── ENTRIES PROVIDED ──

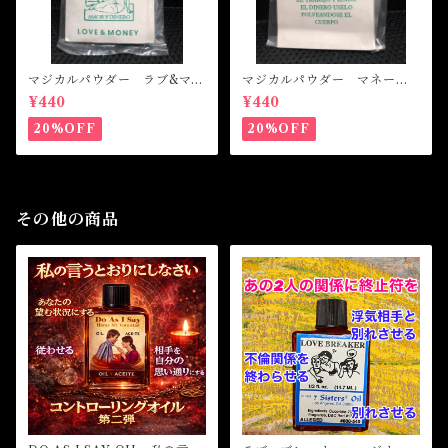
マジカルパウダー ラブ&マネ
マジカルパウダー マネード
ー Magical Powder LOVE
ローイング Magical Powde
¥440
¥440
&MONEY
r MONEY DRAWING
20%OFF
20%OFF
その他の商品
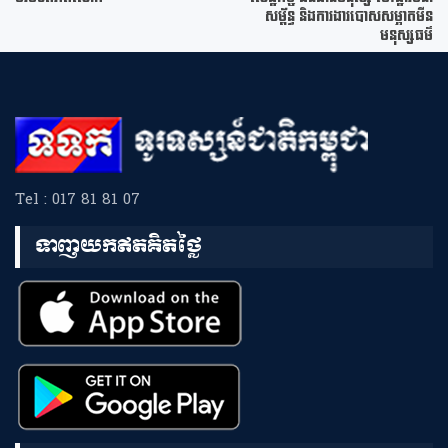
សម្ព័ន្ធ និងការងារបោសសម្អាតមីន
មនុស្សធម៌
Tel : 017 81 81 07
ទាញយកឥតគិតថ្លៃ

───
── ENTRIES PROVIDED ──

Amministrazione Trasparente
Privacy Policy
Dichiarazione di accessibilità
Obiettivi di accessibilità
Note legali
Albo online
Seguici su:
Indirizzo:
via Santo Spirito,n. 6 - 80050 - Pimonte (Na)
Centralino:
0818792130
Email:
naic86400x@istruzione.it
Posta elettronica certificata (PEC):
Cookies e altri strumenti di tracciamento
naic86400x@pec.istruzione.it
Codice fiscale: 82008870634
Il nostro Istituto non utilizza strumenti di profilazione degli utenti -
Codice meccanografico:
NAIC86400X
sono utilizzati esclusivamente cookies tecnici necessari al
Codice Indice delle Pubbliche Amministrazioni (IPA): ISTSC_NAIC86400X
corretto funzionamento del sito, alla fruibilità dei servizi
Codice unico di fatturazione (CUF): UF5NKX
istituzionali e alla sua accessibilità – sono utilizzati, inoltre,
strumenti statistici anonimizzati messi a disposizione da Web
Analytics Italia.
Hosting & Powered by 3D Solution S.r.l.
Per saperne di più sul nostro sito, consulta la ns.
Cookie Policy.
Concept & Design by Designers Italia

───

• ACTIVITY: What you return must be an exact retyping of the lines above starting at the line with "Analytics Italia." and ending at the line with "Concept & Design by Designers Italia", and nothing besides.

• ANSWER TO THIS EXERCISE:
Analytics Italia.
Hosting & Powered by 3D Solution S.r.l.
Per saperne di più sul nostro sito, consulta la ns.
Cookie Policy.
Concept & Design by Designers Italia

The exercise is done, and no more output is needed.